5 key secrets to boost the value and ROI of your corporate training

 

Business team of three in office and planning work

 

This article by Udemy CEO Dennis Yang originally appeared on CBS Small Business Pulse.

How do you make sure current and incoming employees always have the right skills to meet your company’s evolving needs?

It’s hard to deliver effective, relevant training in the exact moment employees need it. Creating your own training is both time-consuming and expensive, and coordinating schedules and locations among employees is also a challenging task. Not to mention the people who typically “own” training — human resources or operations — aren’t necessarily the same ones who recognize the specific skills employees will need and when they’ll need them. By the time a technical lead or other department goes through the process of requesting and receiving specific training, hours and hours of productivity are lost.

In contrast, the online learning space is booming among corporate users. Online courses offer businesses the ability to deliver quality training content effectively and easily, and a slew of vendors has stepped in to help companies do just that. But with so many options, how do business leaders determine which solution is the best fit for their needs and ensure that their workforce actually uses it to good effect? Here are five criteria to keep in mind when selecting an online learning platform for your business.

1. Know the skills your company will need: While no one can predict the future, you can keep a closer eye on trends and anticipate holes in your workforce’s existing skill set. Performing that gap analysis also means having a complete, accurate picture of the skills you’ve already got covered. Because so many skills (particularly those around technology) become obsolete so quickly these days, many companies are recruiting individuals with adaptable talents and offering training to keep them up-to-date on job skills, rather than looking for new hires with new skills.

2. Evaluate “buy” vs. “build”: Skills are always changing, and that means corporate training programs need to evolve as well. Few companies have the time, expertise, or dedicated resources to create and maintain their own skills-based training modules, but buying a pre-built set of courses can’t necessarily address a business’s unique needs or grow with it over time either. Find the balance between the two approaches to determine the best fit for your company or, even better, look for a solution that combines the virtues of each: access to pre-built courses on broadly sought-after topics along with custom courses for your proprietary training needs.

3. Make continuous learning a company value: In many companies, training has historically been viewed as a chore. Some of this can be attributed to the experience itself, as traditional corporate learning systems have a reputation for being clunky, boring, and out of touch with the way most of us engage with technology and consume content. Delivering video-based training online, whenever and wherever employees want and need it, can drive better employee engagement. The key, however, is for company leadership to champion a culture of continuous learning — one that actually encourages people to grow beyond their job descriptions and help themselves to additional training opportunities. Cultural change is slow in any organization, but those that emphasize learning at all levels are most likely to succeed.

4. Deploy the best available content from the best instructors: At its most basic, a successful training program needs to be built on superior training content. It also has to deliver a superior end-to-end experience for the employees using it.

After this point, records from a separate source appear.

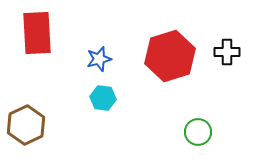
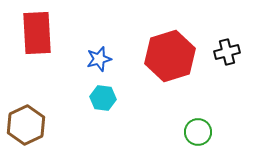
black cross: rotated 15 degrees counterclockwise
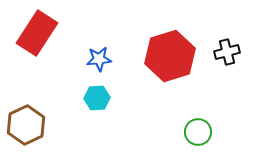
red rectangle: rotated 36 degrees clockwise
blue star: rotated 10 degrees clockwise
cyan hexagon: moved 6 px left; rotated 10 degrees counterclockwise
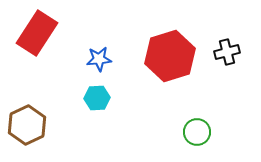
brown hexagon: moved 1 px right
green circle: moved 1 px left
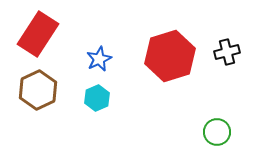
red rectangle: moved 1 px right, 1 px down
blue star: rotated 20 degrees counterclockwise
cyan hexagon: rotated 20 degrees counterclockwise
brown hexagon: moved 11 px right, 35 px up
green circle: moved 20 px right
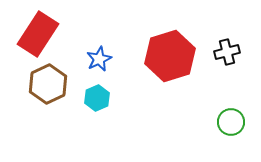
brown hexagon: moved 10 px right, 6 px up
green circle: moved 14 px right, 10 px up
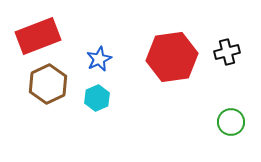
red rectangle: moved 2 px down; rotated 36 degrees clockwise
red hexagon: moved 2 px right, 1 px down; rotated 9 degrees clockwise
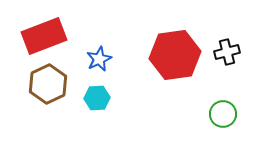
red rectangle: moved 6 px right
red hexagon: moved 3 px right, 2 px up
cyan hexagon: rotated 20 degrees clockwise
green circle: moved 8 px left, 8 px up
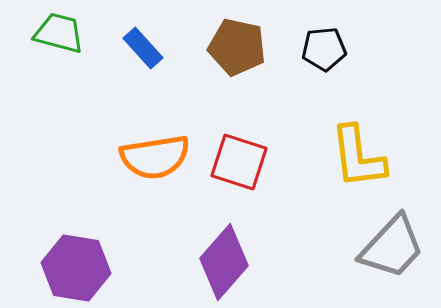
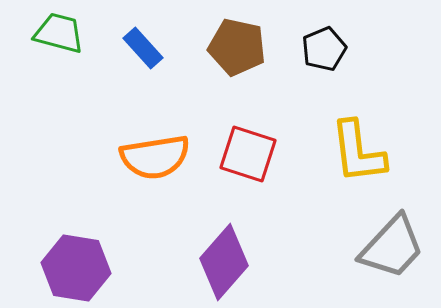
black pentagon: rotated 18 degrees counterclockwise
yellow L-shape: moved 5 px up
red square: moved 9 px right, 8 px up
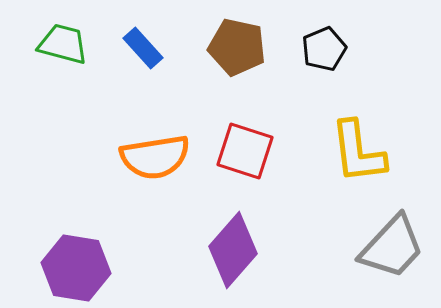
green trapezoid: moved 4 px right, 11 px down
red square: moved 3 px left, 3 px up
purple diamond: moved 9 px right, 12 px up
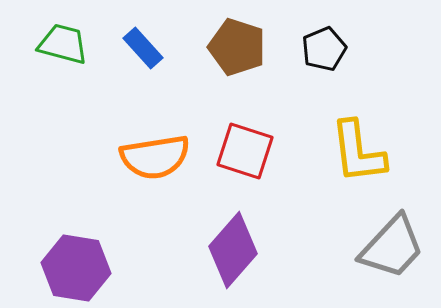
brown pentagon: rotated 6 degrees clockwise
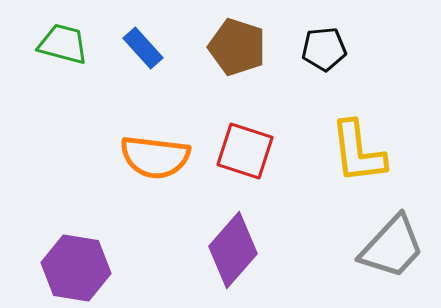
black pentagon: rotated 18 degrees clockwise
orange semicircle: rotated 16 degrees clockwise
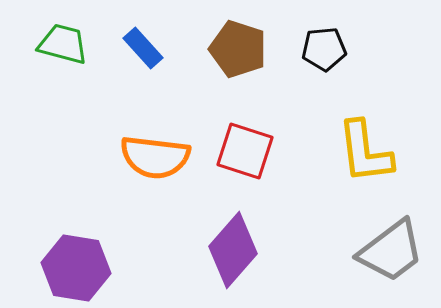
brown pentagon: moved 1 px right, 2 px down
yellow L-shape: moved 7 px right
gray trapezoid: moved 1 px left, 4 px down; rotated 10 degrees clockwise
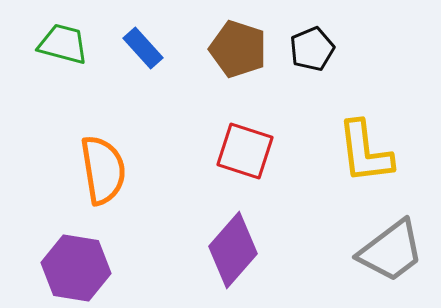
black pentagon: moved 12 px left; rotated 18 degrees counterclockwise
orange semicircle: moved 52 px left, 13 px down; rotated 106 degrees counterclockwise
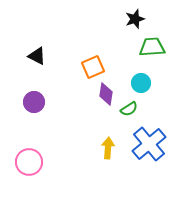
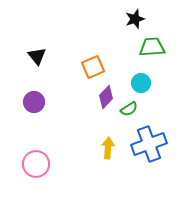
black triangle: rotated 24 degrees clockwise
purple diamond: moved 3 px down; rotated 35 degrees clockwise
blue cross: rotated 20 degrees clockwise
pink circle: moved 7 px right, 2 px down
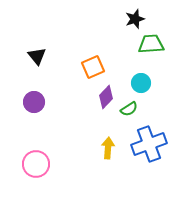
green trapezoid: moved 1 px left, 3 px up
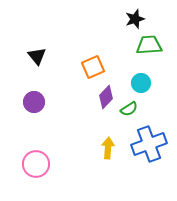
green trapezoid: moved 2 px left, 1 px down
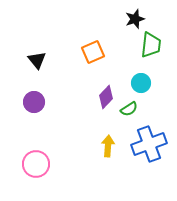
green trapezoid: moved 2 px right; rotated 100 degrees clockwise
black triangle: moved 4 px down
orange square: moved 15 px up
yellow arrow: moved 2 px up
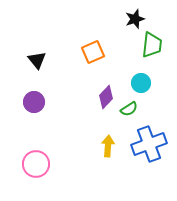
green trapezoid: moved 1 px right
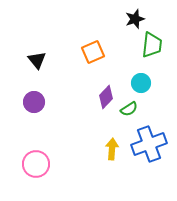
yellow arrow: moved 4 px right, 3 px down
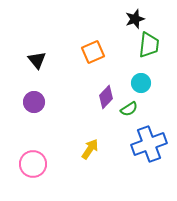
green trapezoid: moved 3 px left
yellow arrow: moved 22 px left; rotated 30 degrees clockwise
pink circle: moved 3 px left
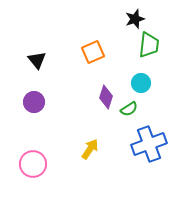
purple diamond: rotated 25 degrees counterclockwise
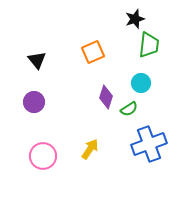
pink circle: moved 10 px right, 8 px up
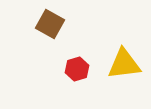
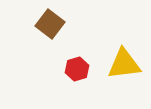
brown square: rotated 8 degrees clockwise
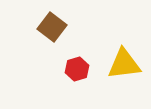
brown square: moved 2 px right, 3 px down
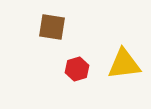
brown square: rotated 28 degrees counterclockwise
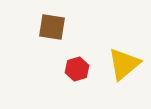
yellow triangle: rotated 33 degrees counterclockwise
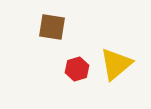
yellow triangle: moved 8 px left
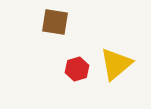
brown square: moved 3 px right, 5 px up
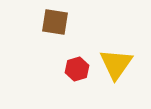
yellow triangle: rotated 15 degrees counterclockwise
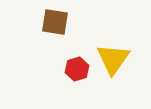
yellow triangle: moved 3 px left, 5 px up
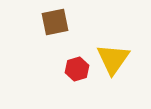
brown square: rotated 20 degrees counterclockwise
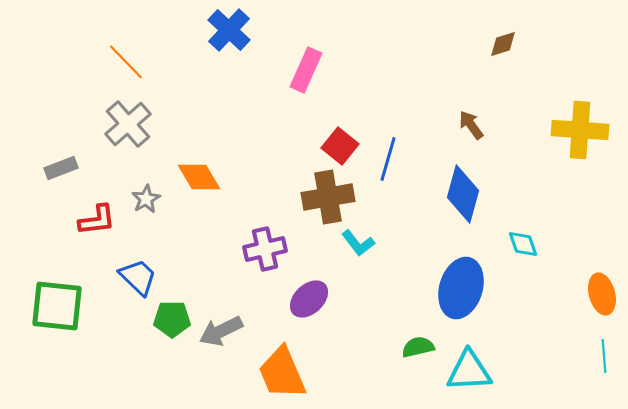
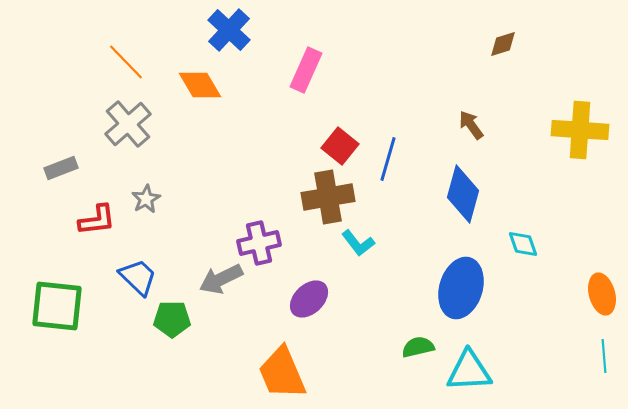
orange diamond: moved 1 px right, 92 px up
purple cross: moved 6 px left, 6 px up
gray arrow: moved 52 px up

The leading experts in a given field are not always the most effective teachers. Corporate learners are craving the authenticity delivered by a practitioner with obvious domain expertise but who also has a gift for instruction. Creating and curating this kind of content is tougher than you might think. You need to marry high-quality content with expert instructors who know how to bring a subject to life for students so they can really absorb it and then live it.

5. Demonstrate ROI to company leaders: You’ll need to show ROI when you sell the idea of continuous learning to executive leadership. Here’s the good news — companies that offer online training save time and money on travel and accommodations, as well as instructor resources. And those savings can go back into revenue-generating parts of the business. Online systems also give you the ability to track which courses employees are taking and test them upon completion, so you can measure success rates and reward those who perform.

Thanks to the Internet, corporate training has come a long way. Offering it as an employee benefit can help attract higher quality candidates, keep them engaged in their jobs, improve retention rates, and ensure people have the tools and knowledge they need to do their best work on your behalf. Who knows, even you may learn something in the process.